== TASK STATEMENT ==
Could the entries below be transcribed word for word, with the pictures omitted?

== STORED DATA ==
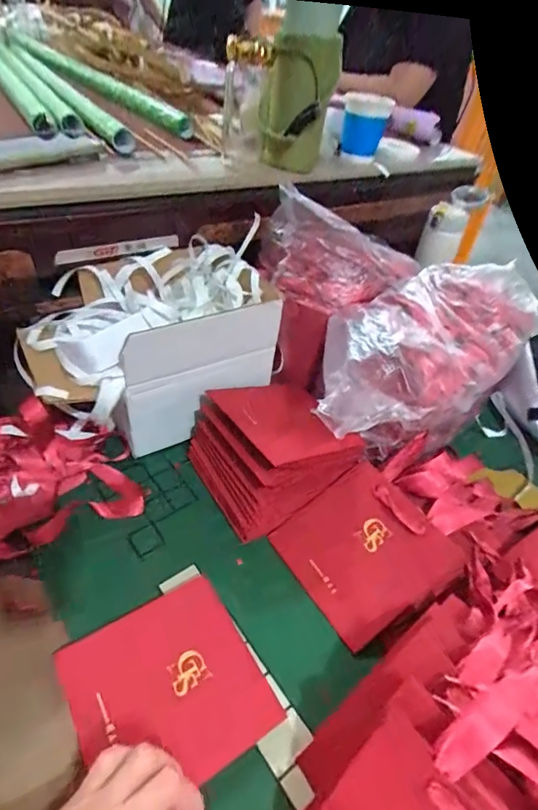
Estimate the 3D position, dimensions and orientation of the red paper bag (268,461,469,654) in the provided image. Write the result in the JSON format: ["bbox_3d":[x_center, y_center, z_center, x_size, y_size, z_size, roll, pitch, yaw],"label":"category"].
[{"bbox_3d":[0.096,0.147,0.460,0.140,0.018,0.137,-36,59,-8],"label":"red paper bag"}]

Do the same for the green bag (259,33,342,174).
[{"bbox_3d":[0.036,-0.394,0.596,0.090,0.147,0.062,4,42,-4],"label":"green bag"}]

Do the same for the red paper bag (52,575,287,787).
[{"bbox_3d":[-0.082,0.228,0.364,0.139,0.017,0.135,-20,48,-27],"label":"red paper bag"}]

== RESPONSE ==
Estimate the 3D position, dimensions and orientation of the red paper bag (268,461,469,654) in the provided image. Write the result in the JSON format: ["bbox_3d":[x_center, y_center, z_center, x_size, y_size, z_size, roll, pitch, yaw],"label":"category"].
[{"bbox_3d":[0.096,0.147,0.460,0.140,0.018,0.137,-36,59,-8],"label":"red paper bag"}]

Do the same for the green bag (259,33,342,174).
[{"bbox_3d":[0.036,-0.394,0.596,0.090,0.147,0.062,4,42,-4],"label":"green bag"}]

Do the same for the red paper bag (52,575,287,787).
[{"bbox_3d":[-0.082,0.228,0.364,0.139,0.017,0.135,-20,48,-27],"label":"red paper bag"}]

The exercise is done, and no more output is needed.